É a primeira vez que Walter monta essa ópera, e confessa o grande prazer. “Sempre quis fazer Elixir. E, bem, tenho uma queda pela comédia”, confessa. Mas há outra história por trás dessa. Uma das árias mais famosas da peça, Una furtiva lacrima, cantada docemente pelo avô, imigrante italiano, era a única que acalmava o diretor, ainda bebê. O menino cresceu, mas foi capaz de reconhecer a canção assim que ouviu a ópera, anos mais tarde.
Conto de fadas. A descoberta do universo lírico deu-se na década de 1970 – e representou uma guinada na vida do jovem Walter, que trabalhava como digitador no Instituto do Coração e estudava arquitetura à noite. Ele se encantou com a arte quando conheceu a coleção Grandes Óperas, da Editora Abril. Ao assistir a montagem de Madame Butterfly, no Teatro Municipal de São Paulo, em 1974, teve certeza de que era aquilo que queria fazer. Escreveu para o maestro Walter Lourenção, que apresentava um programa de ópera na TV Cultura, perguntando onde poderia estudar ópera. Carta de próprio punho, que naquele tempo não havia e-mail. Surpreso, recebeu resposta. O regente sugeria que ele procurasse Francisco Giacheri, responsável pelas cenografias das óperas no Teatro Municipal de São Paulo, do qual ele viria a tornar-se estagiário e depois assistente.

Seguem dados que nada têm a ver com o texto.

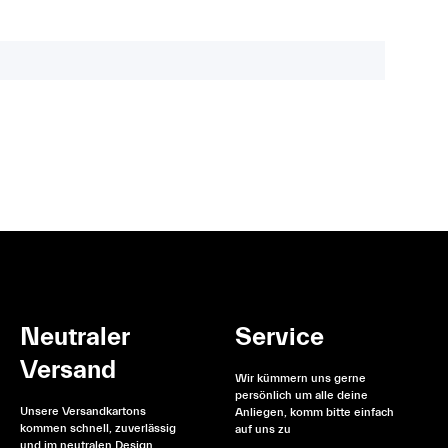
Neutraler
Service
Versand
Wir kümmern uns gerne
persönlich um alle deine
Unsere Versandkartons
Anliegen, komm bitte einfach
kommen schnell, zuverlässig
auf uns zu
und im neutralen Design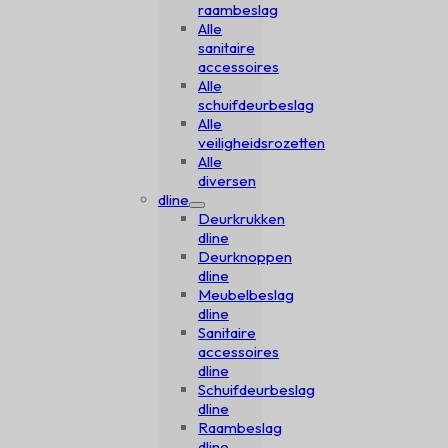
raambeslag
Alle
sanitaire
accessoires
Alle
schuifdeurbeslag
Alle
veiligheidsrozetten
Alle
diversen
dline
Deurkrukken
dline
Deurknoppen
dline
Meubelbeslag
dline
Sanitaire
accessoires
dline
Schuifdeurbeslag
dline
Raambeslag
dline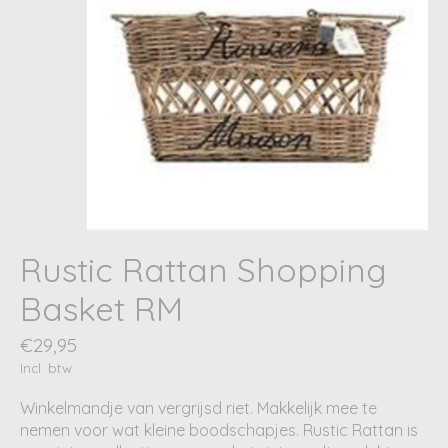
Rustic Rattan Shopping
Basket RM
€29,95
Incl. btw
Winkelmandje van vergrijsd riet. Makkelijk mee te
nemen voor wat kleine boodschapjes. Rustic Rattan is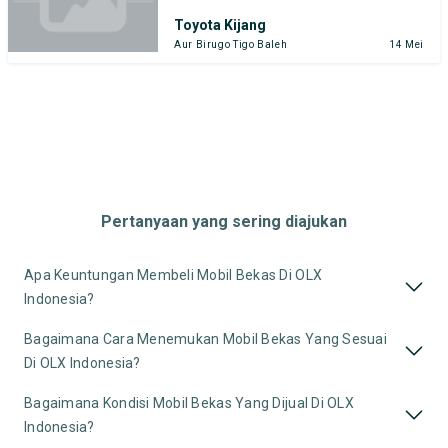
Toyota Kijang
Aur Birugo Tigo Baleh
14 Mei
Pertanyaan yang sering diajukan
Apa Keuntungan Membeli Mobil Bekas Di OLX
Indonesia?
Bagaimana Cara Menemukan Mobil Bekas Yang Sesuai
Di OLX Indonesia?
Bagaimana Kondisi Mobil Bekas Yang Dijual Di OLX
Indonesia?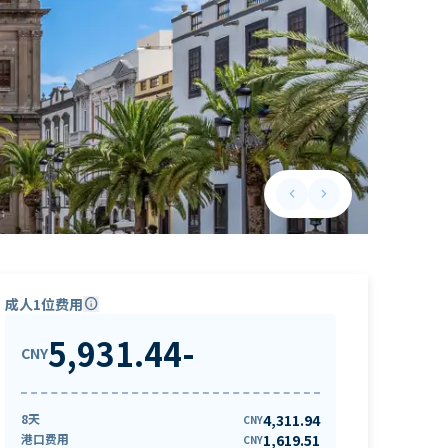
keyboard_arrow_left
keyboard_arrow_right
Previous slide
Next slide
成人1位费用
info
5,931.44
-
CNY
8天
4,311.94
CNY
港口费用
1,619.51
CNY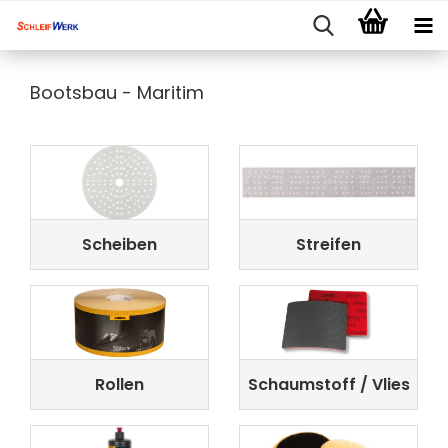
Bootsbau - Maritim
Scheiben
Streifen
Rollen
Schaumstoff / Vlies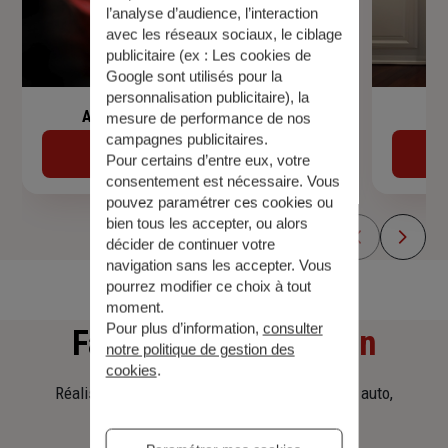
l’analyse d’audience, l’interaction
avec les réseaux sociaux, le ciblage
publicitaire (ex :
Les cookies de
Google sont utilisés pour la
personnalisation publicitaire
), la
Assurance de prêt immobilier
mesure de performance de nos
campagnes publicitaires.
Découvrir
Pour certains d’entre eux, votre
consentement est nécessaire. Vous
pouvez paramétrer ces cookies ou
bien tous les accepter, ou alors
décider de continuer votre
navigation sans les accepter. Vous
pourrez modifier ce choix à tout
moment.
Pour plus d’information,
consulter
Faites
une simulation
notre politique de gestion des
cookies
.
Réalisez une simulation tarifaire d'assurance, auto,
habitation, prêt immobilier.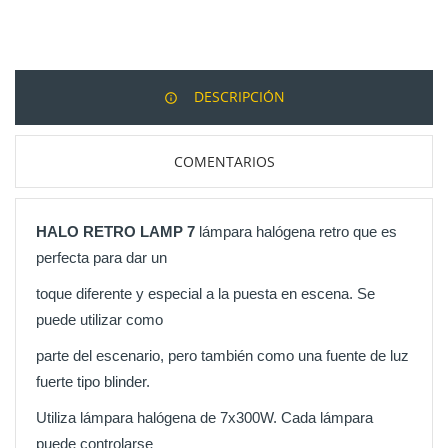
DESCRIPCIÓN
COMENTARIOS
HALO RETRO LAMP 7
lámpara halógena retro que es
perfecta para dar un
toque diferente y especial a la puesta en escena. Se
puede utilizar como
parte del escenario, pero también como una fuente de luz
fuerte tipo blinder.
Utiliza lámpara halógena de 7x300W. Cada lámpara
puede controlarse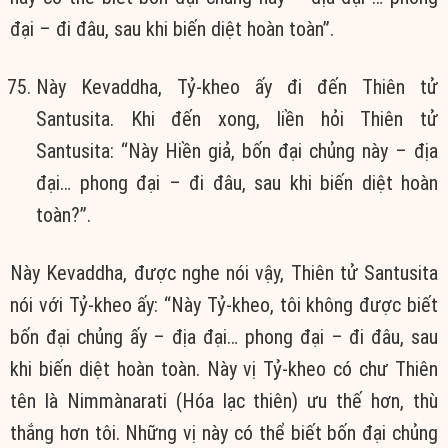
đại – đi đâu, sau khi biến diệt hoàn toàn”.
Này Kevaddha, Tỷ-kheo ấy đi đến Thiên tử
Santusita. Khi đến xong, liền hỏi Thiên tử
Santusita: “Này Hiền giả, bốn đại chủng này – địa
đại… phong đại – đi đâu, sau khi biến diệt hoàn
toàn?”.
Này Kevaddha, được nghe nói vậy, Thiên tử Santusita
nói với Tỷ-kheo ấy: “Này Tỷ-kheo, tôi không được biết
bốn đại chủng ấy – địa đại… phong đại – đi đâu, sau
khi biến diệt hoàn toàn. Này vị Tỷ-kheo có chư Thiên
tên là Nimmànarati (Hóa lạc thiên) ưu thế hơn, thù
thắng hơn tôi. Những vị này có thể biết bốn đại chủng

A carreira como diretor cênico começou em 1989, com Cosi fan Tutte de W. A. Mozart, em Curitiba. Depois, estagiou em Berlim com bolsa de estudo concedida pelo Instituto Goethe e ITI (International Theatre Institute), em mais uma das surpreendentes voltas de sua carreira. “Eu frequentava o Instituto Goethe, que promovia workshops de teatro e música e ali conheci o teatrólogo alemão Henry Thorau. Fiquei amigo do diretor da entidade, Klaus Veter, e vez ou outra ele me pedia para levar convidados alemães para conhecer São Paulo. Numa dessas visitas, a caminho do Embu, paramos em minha casa para mostrar meu jardim – também sou paisagista – e um dos presentes, Renning Riechbieter (fundador e diretor das revistas Theather Heute e Oper Welt) viu sobre a mesa um recorte de revista da encenação de Orfeu e Eurídice feita por Harry Kupfer. Resumindo, Riechbieter era amigo de infância de Kupfer, que acabou me oferecendo um estágio na Komischer Oper e na Ópera de Berlim.” Walter foi o único diretor brasileiro a conseguir o feito.
O diretor correu mundo – dirigiu La Bohème, La Traviata e Otello em Medellin, Colômbia. Don Pasquale foi apresentado na Cracóvia, na Polônia, e depois seguiu viagem por 20 cidades na Holanda e Bélgica.
No Brasil, Walter dirigiu em São Paulo, Ribeirão Preto, São José dos Campos, Rio de Janeiro, Florianópolis, Curitiba, Belo Horizonte, Brasília, Pelotas, Porto Alegre e Manaus, totalizando mais de uma centena de apresentações. É o idealizador do projeto Camargo Guarnieri/Ópera (1907/2007) com encenação da ópera Pedro Malazarte, que inclui a edição da partitura definitiva e um DVD, a primeira gravação mundial da genial parceria com o libretista desta ópera, o também escritor e musicólogo Mario de Andrade. Sua versão para teatro de bonecos da ópera A Flauta Mágica, de W. A. Mozart, foi consagrada com o Prêmio Coca-Cola no Teatro, em 1999.